What to do —
Character for character, write out the data below.

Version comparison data
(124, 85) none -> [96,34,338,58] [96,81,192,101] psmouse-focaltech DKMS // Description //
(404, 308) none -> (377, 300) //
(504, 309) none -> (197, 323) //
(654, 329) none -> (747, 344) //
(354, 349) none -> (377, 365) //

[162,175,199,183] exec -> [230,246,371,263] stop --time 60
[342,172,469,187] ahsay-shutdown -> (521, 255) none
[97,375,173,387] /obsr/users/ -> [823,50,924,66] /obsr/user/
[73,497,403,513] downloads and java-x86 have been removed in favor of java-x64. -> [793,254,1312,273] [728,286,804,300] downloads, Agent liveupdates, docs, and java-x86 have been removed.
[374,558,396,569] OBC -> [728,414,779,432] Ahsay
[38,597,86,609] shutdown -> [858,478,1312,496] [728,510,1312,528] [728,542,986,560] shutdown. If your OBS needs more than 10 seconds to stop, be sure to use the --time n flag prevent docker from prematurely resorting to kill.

Answer section —
(124, 85) none -> [96,34,338,58] [96,81,192,101] psmouse-focaltech DKMS // Description //
(404, 308) none -> (377, 300) //
(504, 309) none -> (197, 323) //
(654, 329) none -> (747, 344) //
(354, 349) none -> (377, 365) //

[162,175,199,183] exec -> [230,246,371,263] stop --time 60
[342,172,469,187] ahsay-shutdown -> (521, 255) none
[97,375,173,387] /obsr/users/ -> [823,50,924,66] /obsr/user/
[73,497,403,513] downloads and java-x86 have been removed in favor of java-x64. -> [793,254,1312,273] [728,286,804,300] downloads, Agent liveupdates, docs, and java-x86 have been removed.
[374,558,396,569] OBC -> [728,414,779,432] Ahsay
[38,597,86,609] shutdown -> [858,478,1312,496] [728,510,1312,528] [728,542,986,560] shutdown. If your OBS needs more than 10 seconds to stop, be sure to use the --time n flag prevent docker from prematurely resorting to kill.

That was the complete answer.